Skip to content


Automated reproducible evaluations

Runs are experiments (benchmarks) evaluating a specific flows on a specific task. As shown above, they are typically submitted automatically by machine learning libraries through the OpenML APIs), including lots of automatically extracted meta-data, to create reproducible experiments. With a few for-loops you can easily run (and share) millions of experiments.

Online organization

OpenML organizes all runs online, linked to the underlying data, flows, parameter settings, people, and other details. See the many examples above, where every dot in the scatterplots is a single OpenML run.

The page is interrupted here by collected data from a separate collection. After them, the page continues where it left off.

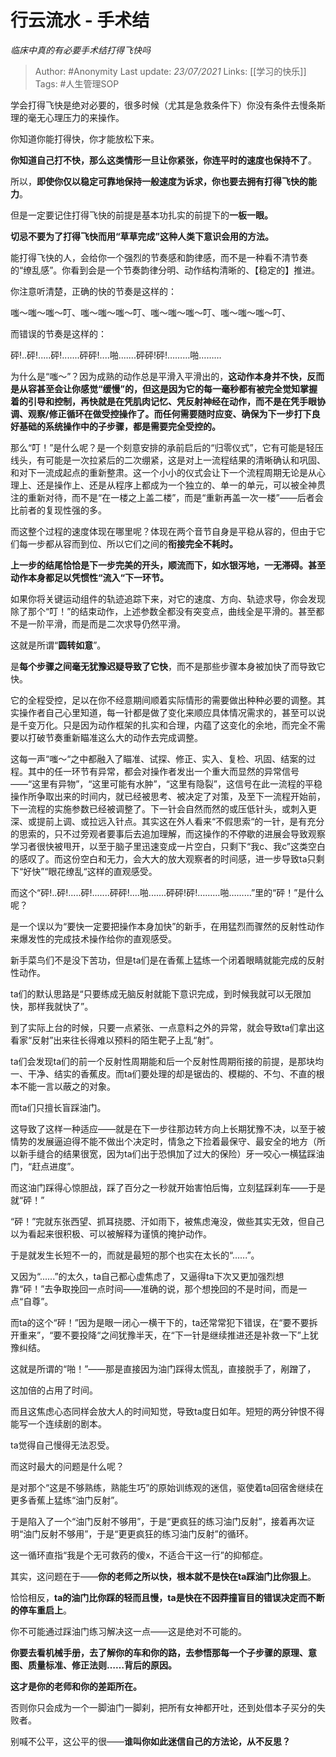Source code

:# 行云流水 - 手术结
*临床中真的有必要手术结打得飞快吗*

> Author: #Anonymity
Last update: *23/07/2021* 
Links: [[学习的快乐]]
Tags:  #人生管理SOP 



学会打得飞快是绝对必要的，很多时候（尤其是急救条件下）你没有条件去慢条斯理的毫无心理压力的来操作。

你知道你能打得快，你才能放松下来。

**你知道自己打不快，那么这类情形一旦让你紧张，你连平时的速度也保持不了**。

所以，**即使你仅以稳定可靠地保持一般速度为诉求，你也要去拥有打得飞快的能力**。

  

但是一定要记住打得飞快的前提是基本功扎实的前提下的**一板一眼。**

**切忌不要为了打得飞快而用“草草完成”这种人类下意识会用的方法。**

能打得飞快的人，会给你一个强烈的节奏感和韵律感，而不是一种看不清节奏的“缭乱感”。你看到会是一个节奏韵律分明、动作结构清晰的、【稳定的】推进。

你注意听清楚，正确的快的节奏是这样的：

嗤～嗤～嗤～叮、嗤～嗤～嗤～叮、嗤～嗤～嗤～叮、嗤～嗤～嗤～叮、

而错误的节奏是这样的：

砰!..砰!.....砰!.......砰砰!....啪.......砰砰!砰!………啪………

为什么是“嗤～”？因为成熟的动作总是平滑入平滑出的，**这动作本身并不快，反而是从容甚至会让你感觉“缓慢”的，但这是因为它的每一毫秒都有被完全觉知掌握着的引导和控制，再快就是在凭肌肉记忆、凭反射神经在动作，而不是在凭手眼协调、观察/修正循环在做受控操作了。而任何需要随时应变、确保为下一步打下良好基础的系统操作中的子步骤，都是需要完全受控的。**

那么“叮！”是什么呢？是一个刻意安排的承前启后的“归零仪式”，它有可能是轻压线头，有可能是一次拉紧后的二次绷紧，这是对上一流程结果的清晰确认和巩固、和对下一流成起点的重新整肃。这一个小小的仪式会让下一个流程周期无论是从心理上、还是操作上、还是从程序上都成为一个独立的、单一的单元，可以被全神贯注的重新对待，而不是“在一楼之上盖二楼”，而是“重新再盖一次一楼”——后者会比前者的复现性强的多。

而这整个过程的速度体现在哪里呢？体现在两个音节自身是平稳从容的，但由于它们每一步都从容而到位、所以它们之间的**衔接完全不耗时。**

**上一步的结尾恰恰是下一步完美的开头，顺流而下，如水银泻地，一无滞碍。甚至动作本身都足以凭惯性“流入“下一环节。**

如果你将关键运动组件的轨迹追踪下来，对它的速度、方向、轨迹求导，你会发现除了那个“叮！”的结束动作，上述参数全都没有突变点，曲线全是平滑的。甚至都不是一阶平滑，而是而是二次求导仍然平滑。

这就是所谓“**圆转如意**”。

是**每个步骤之间毫无犹豫迟疑导致了它快**，而不是那些步骤本身被加快了而导致它快。

它的全程受控，足以在你不经意期间顺着实际情形的需要做出种种必要的调整。其实操作者自己心里知道，每一针都是做了变化来顺应具体情况需求的，甚至可以说是千变万化。只是因为动作框架的扎实和合理，内蕴了这变化的余地，而完全不需要以打破节奏重新瞄准这么大的动作去完成调整。

这每一声“嗤～“之中都融入了瞄准、试探、修正、实入、复检、巩固、结案的过程。其中的任一环节有异常，都会对操作者发出一个重大而显然的异常信号——“这里有异物”，“这里可能有水肿”，“这里有隐裂”，这信号在此一流程的平稳操作所争取出来的时间内，就已经被思考、被决定了对策，及至下一流程开始前，下一流程的实施参数已经被调整了。下一针会自然而然的或压低针头，或刺入更深、或提前上调、或拉远入针点。其实这在外人看来“不假思索“的一针，是有充分的思索的，只不过旁观者要事后去追加理解，而这操作的不停歇的进展会导致观察学习者很快被甩开，以至于脑子里迅速变成一片空白，只剩下“我c、我c”这类空白的感叹了。而这份空白和无力，会大大的放大观察者的时间感，进一步导致ta只剩下“好快”“眼花缭乱“这样的直观感受。

  

而这个“砰!..砰!.....砰!.......砰砰!....啪.......砰砰!砰!………啪………”里的“砰！”是什么呢？

是一个误以为“要快一定要把操作本身加快”的新手，在用猛烈而骤然的反射性动作来爆发性的完成技术操作给你的直观感受。

新手菜鸟们不是没下苦功，但是ta们是在香蕉上猛练一个闭着眼睛就能完成的反射性动作。

ta们的默认思路是“只要练成无脑反射就能下意识完成，到时候我就可以无限加快，那样我就快了”。

到了实际上台的时候，只要一点紧张、一点意料之外的异常，就会导致ta们拿出这看家“反射”出来往长得难以预料的陌生靶子上乱“射”。

ta们会发现ta们的前一个反射性周期能和后一个反射性周期衔接的前提，是那块均一、干净、结实的香蕉皮。而ta们要处理的却是锯齿的、模糊的、不匀、不直的根本不能一言以蔽之的对象。

而ta们只擅长盲踩油门。

这导致了这样一种适应——就是在下一步往那边转方向上长期犹豫不决，以至于被情势的发展逼迫得不能不做出个决定时，情急之下捡着最保守、最安全的地方（所以新手缝合的结果很宽，因为ta们出于恐惧加了过大的保险）牙一咬心一横猛踩油门，“赶点进度”。

而这油门踩得心惊胆战，踩了百分之一秒就开始害怕后悔，立刻猛踩刹车——于是就“砰！”

“砰！”完就东张西望、抓耳挠腮、汗如雨下，被焦虑淹没，做些其实无效，但自己以为看起来很积极、可以被解释为谨慎的掩护动作。

于是就发生长短不一的，而就是最短的那个也实在太长的“......”。

又因为“......”的太久，ta自己都心虚焦虑了，又逼得ta下次又更加强烈想靠“砰！”去争取挽回一点时间——准确的说，那个想挽回的不是时间，而是一点“自尊”。

而ta的这个“砰！”因为是眼一闭心一横干下的，ta还常常犯下错误，在“要不要拆开重来”，“要不要投降“之间犹豫半天，在“下一针是继续推进还是补救一下”上犹豫纠结。

这就是所谓的“啪！”——那是直接因为油门踩得太慌乱，直接脱手了，剐蹭了，

这加倍的占用了时间。

而且这焦虑心态同样会放大人的时间知觉，导致ta度日如年。短短的两分钟恨不得能写一个连续剧的剧本。

ta觉得自己慢得无法忍受。

而这时最大的问题是什么呢？

是对那个“这是不够熟练，熟能生巧”的原始训练观的迷信，驱使着ta回宿舍继续在更多香蕉上猛练“油门反射”。

于是陷入了一个“油门反射不够用”，于是“更疯狂的练习油门反射”，接着再次证明“油门反射不够用”，于是“更更疯狂的练习油门反射”的循环。

这一循环直指“我是个无可救药的傻x，不适合干这一行”的抑郁症。

其实，这问题在于——**你的老师之所以快，根本就不是快在ta踩油门比你狠上**。

恰恰相反，**ta的油门比你踩的轻而且慢，ta是快在不因莽撞盲目的错误决定而不断的停车重启上**。

你不可能通过踩油门练习解决这一点——这是绝对不可能的。

**你要去看机械手册，去了解你的车和你的路，去参悟那每一个子步骤的原理、意图、质量标准、修正法则……背后的原因。**

**这才是你的老师和你的差距所在。**

否则你只会成为一个一脚油门一脚刹，把所有女神都开吐，还到处借本子买分的失败者。

别喊不公平，这公平的很——**谁叫你如此迷信自己的方法论，从不反思？**



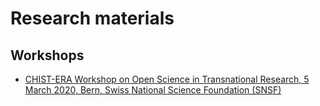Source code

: # Research materials

## Workshops

 - [CHIST-ERA Workshop on Open Science in Transnational Research, 5 March 2020, Bern, Swiss National Science Foundation (SNSF)](CHRIST-ERA.md)
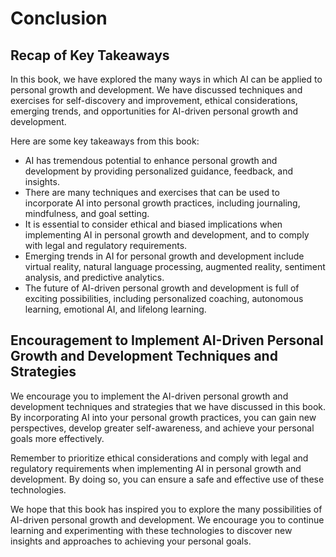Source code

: # Conclusion

Recap of Key Takeaways
----------------------

In this book, we have explored the many ways in which AI can be applied to personal growth and development. We have discussed techniques and exercises for self-discovery and improvement, ethical considerations, emerging trends, and opportunities for AI-driven personal growth and development.

Here are some key takeaways from this book:

* AI has tremendous potential to enhance personal growth and development by providing personalized guidance, feedback, and insights.
* There are many techniques and exercises that can be used to incorporate AI into personal growth practices, including journaling, mindfulness, and goal setting.
* It is essential to consider ethical and biased implications when implementing AI in personal growth and development, and to comply with legal and regulatory requirements.
* Emerging trends in AI for personal growth and development include virtual reality, natural language processing, augmented reality, sentiment analysis, and predictive analytics.
* The future of AI-driven personal growth and development is full of exciting possibilities, including personalized coaching, autonomous learning, emotional AI, and lifelong learning.

Encouragement to Implement AI-Driven Personal Growth and Development Techniques and Strategies
----------------------------------------------------------------------------------------------

We encourage you to implement the AI-driven personal growth and development techniques and strategies that we have discussed in this book. By incorporating AI into your personal growth practices, you can gain new perspectives, develop greater self-awareness, and achieve your personal goals more effectively.

Remember to prioritize ethical considerations and comply with legal and regulatory requirements when implementing AI in personal growth and development. By doing so, you can ensure a safe and effective use of these technologies.

We hope that this book has inspired you to explore the many possibilities of AI-driven personal growth and development. We encourage you to continue learning and experimenting with these technologies to discover new insights and approaches to achieving your personal goals.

Independent (server-side) evaluation

OpenML runs include all information needed to independently evaluate models. For most tasks, this includes all predictions, for all train-test splits, for all instances in the dataset, including all class confidences. When a run is uploaded, OpenML automatically evaluates every run using a wide array of evaluation metrics. This makes them directly comparable with all other runs shared on OpenML. For completeness, OpenML will also upload locally computed evaluation metrics and runtimes.

New metrics can also be added to OpenML's evaluation engine, and computed for all runs afterwards. Or, you can download OpenML runs and analyse the results any way you like.


Please note that while OpenML tries to maximise reproducibility, exactly reproducing all results may not always be possible because of changes in numeric libraries, operating systems, and hardware.